-- DOCUMENT EXTRACT follows --
And this all depends on writing the tooling, right?
And so I think we have an opportunity to build really cool stuff leveraging these techniques
right now.
So I'm definitely going to be playing around with that.
Like I've got a lot of ideas.
I want to make this sort of automated type puzzle solver.
I think, you know, having it build JSON decoders starts to become really interesting where
like Mario and I were working on this Elm HTTP fusion thing, which is really cool for
like having a UI where you make an HTTP request, and then you can sort of click the JSON fields
you want and it generates a decoder.
It's like, that's great.
But what if you can tell it the type you want and it can figure out what fields to get and
generate something that is provably correct because you actually ran it and verified it,
and then you can fully trust it, but it just solves your problem.
And it sort of can solve that last mile problem where like, there are so many things I've
been trying to automate where it's difficult to do that last little piece of the puzzle
and AI can do that missing piece.
So I think this unlocks some really cool things.
I've been thinking about like some other use cases I'm thinking about are like, so for
example, like with Elm GraphQL, you know, we've talked with Matt about Elm GQL, which
sort of tries to be a simpler way of just taking a raw GraphQL query as a string.
-- DOCUMENT EXTRACT concluded --
WORK ORDER 1: Transcribe everything in the transcript from "But what if" down to "really cool things.".
WORK ORDER 2: Say whether each statement agrees with the transcript, giving yes or no and quoting the words that decide it: (a) The speaker says there are only a few things they have tried to automate. (b) The speaker wants to make an automated puzzle solver. (c) Elm GQL takes a raw GraphQL query as a string.
-- SUPPLIED INFORMATION follows --
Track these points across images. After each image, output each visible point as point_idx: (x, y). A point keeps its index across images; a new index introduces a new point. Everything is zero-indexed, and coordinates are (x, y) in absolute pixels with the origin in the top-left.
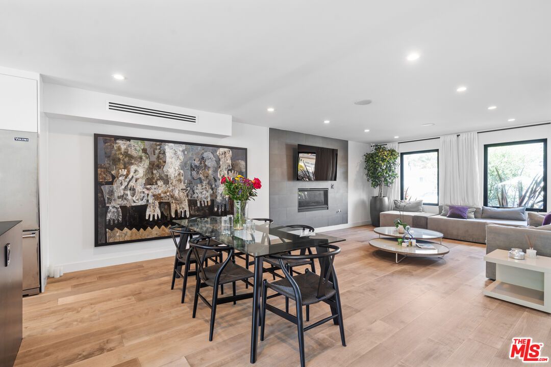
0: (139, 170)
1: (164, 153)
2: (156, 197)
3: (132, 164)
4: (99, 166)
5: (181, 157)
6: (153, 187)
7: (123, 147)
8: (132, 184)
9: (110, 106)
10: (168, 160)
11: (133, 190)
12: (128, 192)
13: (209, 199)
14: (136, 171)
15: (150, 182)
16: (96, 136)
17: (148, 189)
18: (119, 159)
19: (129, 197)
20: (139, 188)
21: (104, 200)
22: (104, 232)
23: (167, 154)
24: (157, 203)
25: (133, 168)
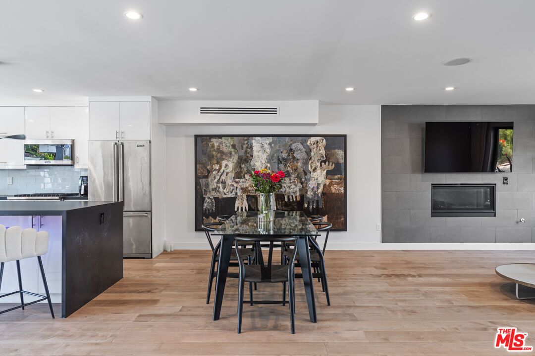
-- SUPPLIED INFORMATION concluded --
RESPONSE AREA 1:
But what if you can tell it the type you want and it can figure out what fields to get and
generate something that is provably correct because you actually ran it and verified it,
and then you can fully trust it, but it just solves your problem.
And it sort of can solve that last mile problem where like, there are so many things I've
been trying to automate where it's difficult to do that last little piece of the puzzle
and AI can do that missing piece.
So I think this unlocks some really cool things.

RESPONSE AREA 2:
(a) No: "there are so many things I've been trying to automate"
(b) Yes: "I want to make this sort of automated type puzzle solver."
(c) Yes: "taking a raw GraphQL query as a string"